Permanente link
Naar de actuele versie van de regeling
http://lokaleregelgeving.overheid.nl/CVDR314535
Naar de door u bekeken versie
http://lokaleregelgeving.overheid.nl/CVDR314535/1
Regeling vervallen per 01-01-2015
verordening op de heffing en invordering van rioolheffing 2014
Geldend van 11-12-2013 t/m 31-12-2014
De raad van de gemeente Westerveld;
gezien het voorstel van het college van burgemeester en wethouders van 15 oktober 2013;
gelet op artikel 228a, van de Gemeentewet;
B E S L U I T:
vast te stellen de:
Verordening op de heffing en de invordering van rioolheffing 2014.

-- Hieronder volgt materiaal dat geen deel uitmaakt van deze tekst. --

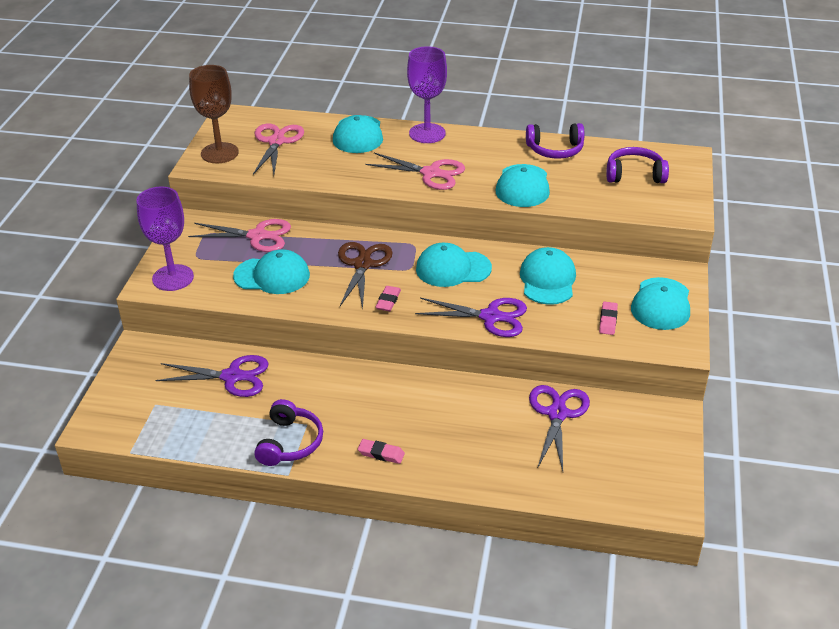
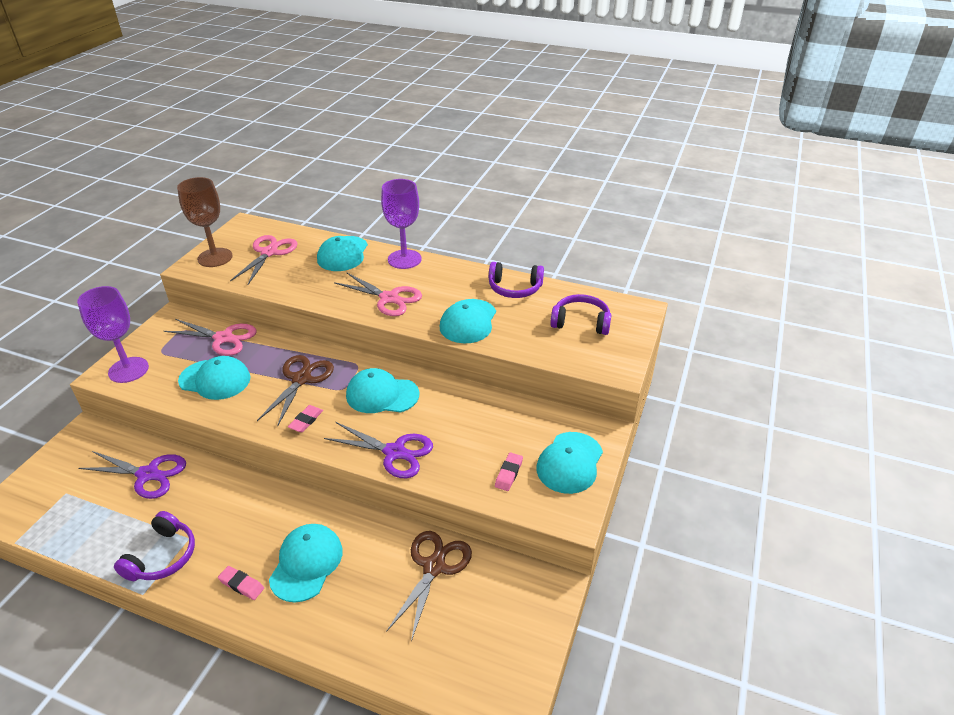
camera: 10 degrees right, 0 degrees up
turquoise cap [520,247,576,305] -> turquoise cap moved to [269,524,343,602]
purple scissors [529,385,590,471] -> brown scissors [386,531,472,642]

Artikel 1 Begripsomschrijvingen
Deze verordening verstaat onder:
- a.
perceel: een roerende zaak of onroerende zaak (of een zelfstandig gedeelte daarvan);
- b.
onroerende zaak: de onroerende zaak als bedoeld in hoofdstuk III
van de Wet Waardering Onroerende Zaken;
- c.
roerende zaak:
- 1.
een object, niet zijnde onroerend, dat direct of indirect is aangesloten op de
gemeentelijke riolering;
- 2.
een gedeelte van een onder 1. bedoeld object dat blijkens zijn indeling bestemd is om
als een afzonderlijk geheel te worden gebruikt;
- 3.
een samenstel van twee of meer onder 1. bedoelde objecten of onder 2. bedoelde
gedeelten daarvan, die bij dezelfde belastingplichtige in eigendom zijn en die, naar de
omstandigheden beoordeeld, bij elkaar horen;
- 1.
- d.
gemeentelijke riolering: een voorziening of combinatie van voorzieningen voor
inzameling, verwerking, zuivering of transport van afvalwater, hemelwater of
grondwater, in eigendom, in beheer of in onderhoud bij de gemeente;
- e.
water: huishoudelijk afvalwater, bedrijfsafvalwater, hemelwater of grondwater.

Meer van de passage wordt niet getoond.